### Work item
A line below contains "[22] Diederik M.", and a later one contains "[28] K. Vanthournout, R.". Repeat both, with every line between them, exactly.

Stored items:
------------------------------------------------------------

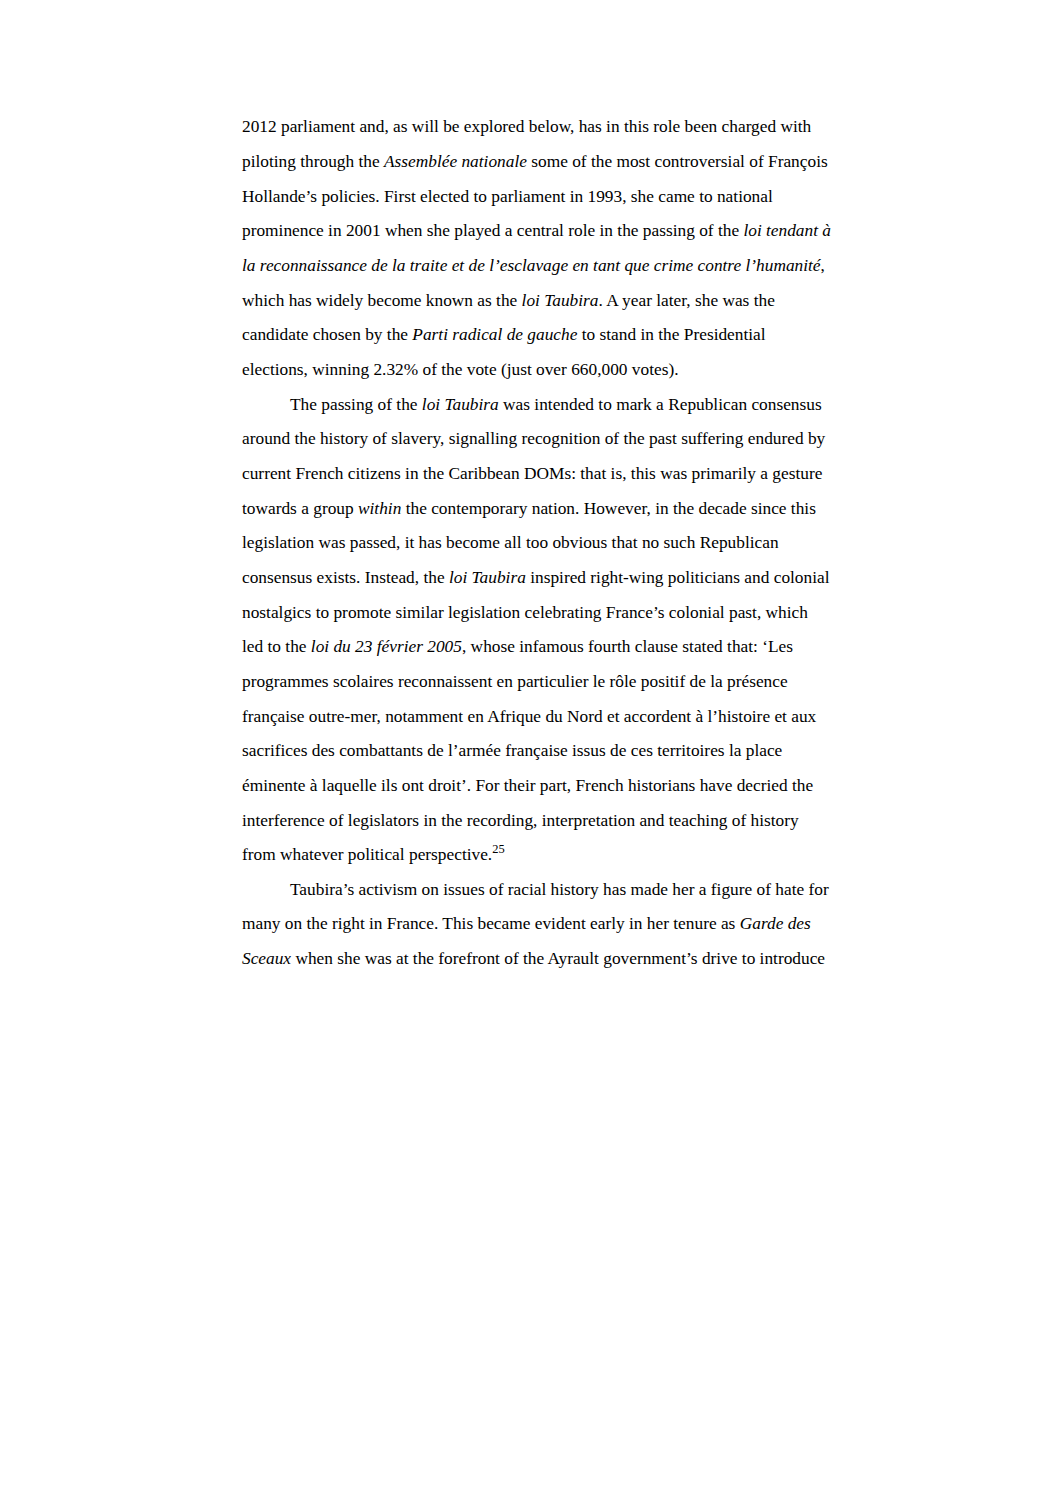2012 parliament and, as will be explored below, has in this role been charged with piloting through the Assemblée nationale some of the most controversial of François Hollande’s policies. First elected to parliament in 1993, she came to national prominence in 2001 when she played a central role in the passing of the loi tendant à la reconnaissance de la traite et de l’esclavage en tant que crime contre l’humanité, which has widely become known as the loi Taubira. A year later, she was the candidate chosen by the Parti radical de gauche to stand in the Presidential elections, winning 2.32% of the vote (just over 660,000 votes).
The passing of the loi Taubira was intended to mark a Republican consensus around the history of slavery, signalling recognition of the past suffering endured by current French citizens in the Caribbean DOMs: that is, this was primarily a gesture towards a group within the contemporary nation. However, in the decade since this legislation was passed, it has become all too obvious that no such Republican consensus exists. Instead, the loi Taubira inspired right-wing politicians and colonial nostalgics to promote similar legislation celebrating France’s colonial past, which led to the loi du 23 février 2005, whose infamous fourth clause stated that: ‘Les programmes scolaires reconnaissent en particulier le rôle positif de la présence française outre-mer, notamment en Afrique du Nord et accordent à l’histoire et aux sacrifices des combattants de l’armée française issus de ces territoires la place éminente à laquelle ils ont droit’. For their part, French historians have decried the interference of legislators in the recording, interpretation and teaching of history from whatever political perspective.25
Taubira’s activism on issues of racial history has made her a figure of hate for many on the right in France. This became evident early in her tenure as Garde des Sceaux when she was at the forefront of the Ayrault government’s drive to introduce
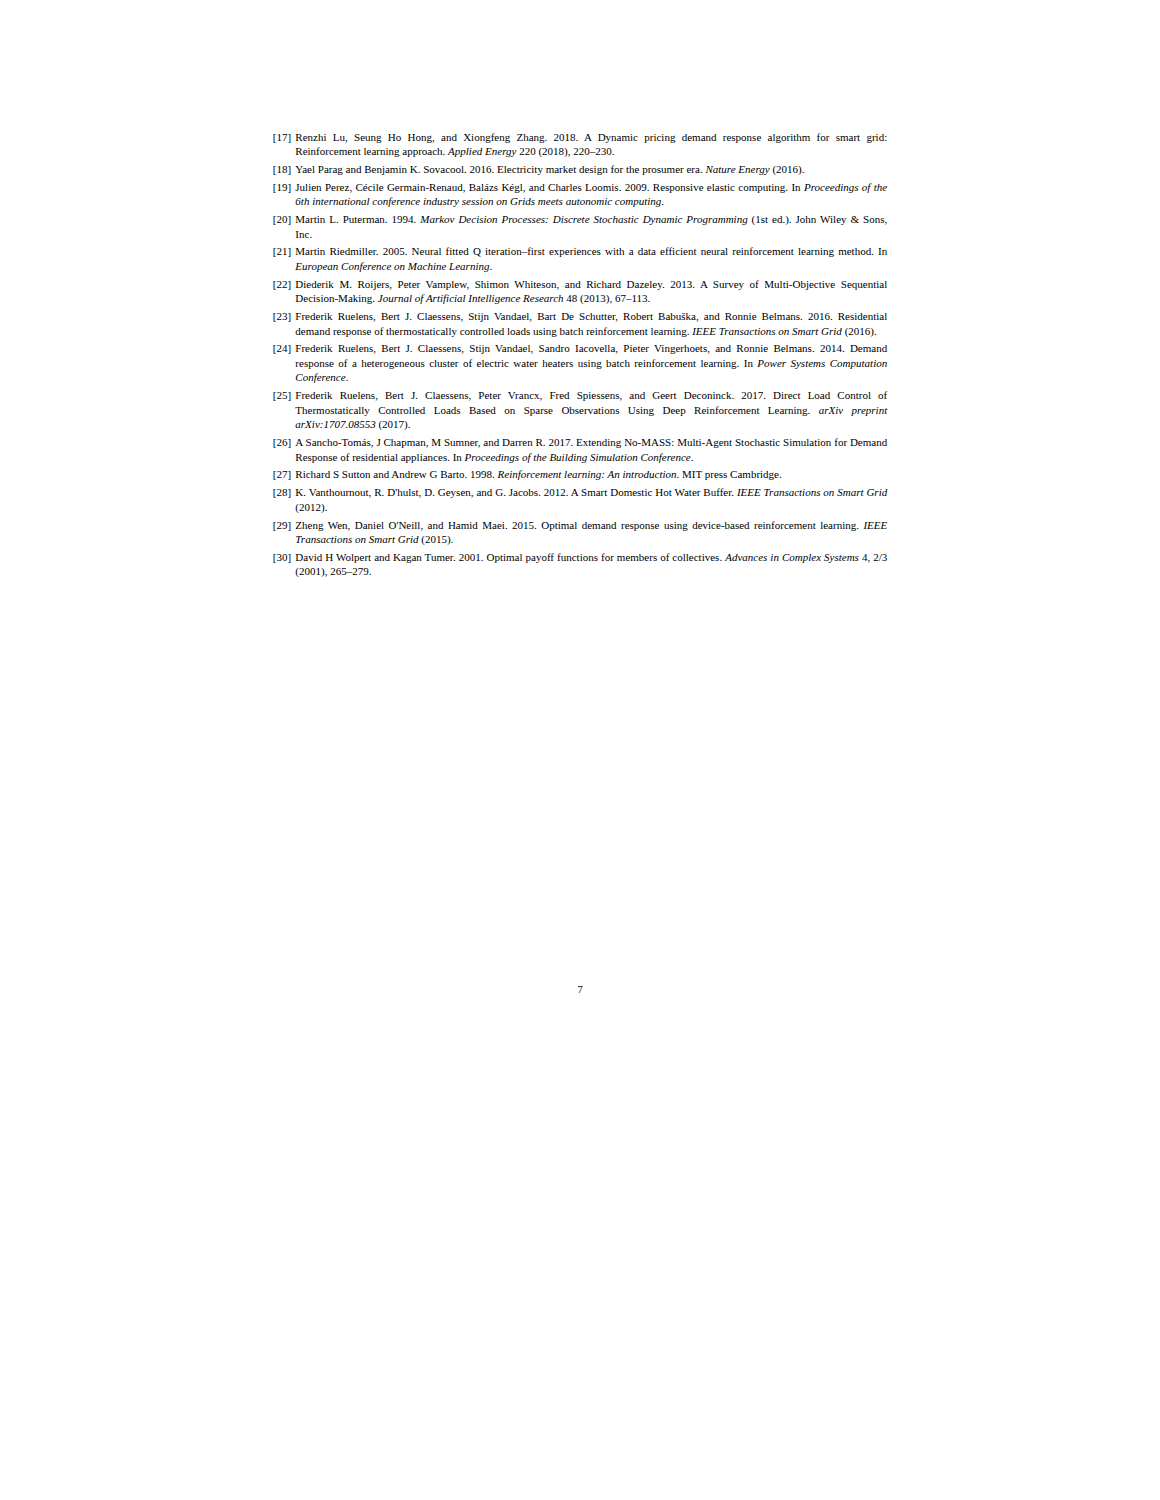[17] Renzhi Lu, Seung Ho Hong, and Xiongfeng Zhang. 2018. A Dynamic pricing demand response algorithm for smart grid: Reinforcement learning approach. Applied Energy 220 (2018), 220–230.
[18] Yael Parag and Benjamin K. Sovacool. 2016. Electricity market design for the prosumer era. Nature Energy (2016).
[19] Julien Perez, Cécile Germain-Renaud, Balázs Kégl, and Charles Loomis. 2009. Responsive elastic computing. In Proceedings of the 6th international conference industry session on Grids meets autonomic computing.
[20] Martin L. Puterman. 1994. Markov Decision Processes: Discrete Stochastic Dynamic Programming (1st ed.). John Wiley & Sons, Inc.
[21] Martin Riedmiller. 2005. Neural fitted Q iteration–first experiences with a data efficient neural reinforcement learning method. In European Conference on Machine Learning.
[22] Diederik M. Roijers, Peter Vamplew, Shimon Whiteson, and Richard Dazeley. 2013. A Survey of Multi-Objective Sequential Decision-Making. Journal of Artificial Intelligence Research 48 (2013), 67–113.
[23] Frederik Ruelens, Bert J. Claessens, Stijn Vandael, Bart De Schutter, Robert Babuška, and Ronnie Belmans. 2016. Residential demand response of thermostatically controlled loads using batch reinforcement learning. IEEE Transactions on Smart Grid (2016).
[24] Frederik Ruelens, Bert J. Claessens, Stijn Vandael, Sandro Iacovella, Pieter Vingerhoets, and Ronnie Belmans. 2014. Demand response of a heterogeneous cluster of electric water heaters using batch reinforcement learning. In Power Systems Computation Conference.
[25] Frederik Ruelens, Bert J. Claessens, Peter Vrancx, Fred Spiessens, and Geert Deconinck. 2017. Direct Load Control of Thermostatically Controlled Loads Based on Sparse Observations Using Deep Reinforcement Learning. arXiv preprint arXiv:1707.08553 (2017).
[26] A Sancho-Tomás, J Chapman, M Sumner, and Darren R. 2017. Extending No-MASS: Multi-Agent Stochastic Simulation for Demand Response of residential appliances. In Proceedings of the Building Simulation Conference.
[27] Richard S Sutton and Andrew G Barto. 1998. Reinforcement learning: An introduction. MIT press Cambridge.
[28] K. Vanthournout, R. D'hulst, D. Geysen, and G. Jacobs. 2012. A Smart Domestic Hot Water Buffer. IEEE Transactions on Smart Grid (2012).
[29] Zheng Wen, Daniel O'Neill, and Hamid Maei. 2015. Optimal demand response using device-based reinforcement learning. IEEE Transactions on Smart Grid (2015).
[30] David H Wolpert and Kagan Tumer. 2001. Optimal payoff functions for members of collectives. Advances in Complex Systems 4, 2/3 (2001), 265–279.
7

------------------------------------------------------------

### Reply to the task
[22] Diederik M. Roijers, Peter Vamplew, Shimon Whiteson, and Richard Dazeley. 2013. A Survey of Multi-Objective Sequential Decision-Making. Journal of Artificial Intelligence Research 48 (2013), 67–113.
[23] Frederik Ruelens, Bert J. Claessens, Stijn Vandael, Bart De Schutter, Robert Babuška, and Ronnie Belmans. 2016. Residential demand response of thermostatically controlled loads using batch reinforcement learning. IEEE Transactions on Smart Grid (2016).
[24] Frederik Ruelens, Bert J. Claessens, Stijn Vandael, Sandro Iacovella, Pieter Vingerhoets, and Ronnie Belmans. 2014. Demand response of a heterogeneous cluster of electric water heaters using batch reinforcement learning. In Power Systems Computation Conference.
[25] Frederik Ruelens, Bert J. Claessens, Peter Vrancx, Fred Spiessens, and Geert Deconinck. 2017. Direct Load Control of Thermostatically Controlled Loads Based on Sparse Observations Using Deep Reinforcement Learning. arXiv preprint arXiv:1707.08553 (2017).
[26] A Sancho-Tomás, J Chapman, M Sumner, and Darren R. 2017. Extending No-MASS: Multi-Agent Stochastic Simulation for Demand Response of residential appliances. In Proceedings of the Building Simulation Conference.
[27] Richard S Sutton and Andrew G Barto. 1998. Reinforcement learning: An introduction. MIT press Cambridge.
[28] K. Vanthournout, R. D'hulst, D. Geysen, and G. Jacobs. 2012. A Smart Domestic Hot Water Buffer. IEEE Transactions on Smart Grid (2012).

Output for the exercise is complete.